Here at Absolute Return Partners, our portfolio construction is driven by the six structural megatrends that we have identified. With that in mind, something we constantly look at is whether these megatrends are still in motion and whether there are any new megatrends we should be considering. This leads me to one particular trend that we have been thinking about. The end of globalisation, ‘slowbalisation’, or rather a new era of globalisation.
Why have we been thinking about this? Because globalisation has lost momentum over the past decade. This is evident when looking at the Trade Openness Ratio, which represents world trade as a proportion of global GDP. This metric has been trending downwards since the Global Financial Crisis (see Exhibit 1). There are also other measures that support the slowbalisation phenomena – decreasing global bank loans, foreign direct investments and multinationals’ market share.
There are a few factors that could be blamed for the slowdown in globalisation. The most important is that most of the economic gains from lower costs had been reached. Transport costs have declined since the 1960s due to greater efficiencies and better technologies. As a result, international trade became a lot more profitable. Now, and for the last decade or so, transport prices have been rising on the back of rising fuel prices, which has massively decreased the profitability of international trade.

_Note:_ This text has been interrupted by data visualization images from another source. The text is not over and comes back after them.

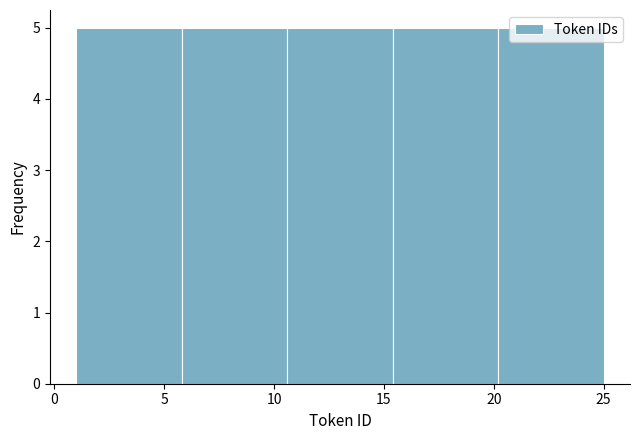

Reading left to right, list every bar in this chart as the range it spans on the x-axis followed by its height. Neither the bar edges nor the heights are printed on the chart, so give them approximately, as read against the axes.

1.0 to 5.8: 5
5.8 to 10.6: 5
10.6 to 15.4: 5
15.4 to 20.2: 5
20.2 to 25.0: 5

The improvements in technology is also a factor in its own right. There was a lot of offshore manufacturing taking place. US and European companies had an incentive to utilise cheap labour in low-cost countries to significantly reduce their input costs. However, manufacturing became more automated and labour costs as a proportion of total costs fell. There is now a reliance on more skilled and technologically able workers over cheap and plentiful. This has meant that companies have begun to move their operations back onshore, which has reduced the need for goods to be transported around the world. It’s also worth noting that there has been a clear shift from manufacturing to services. As incomes rise, we have tended to spend more on services, which can’t be imported, than on goods.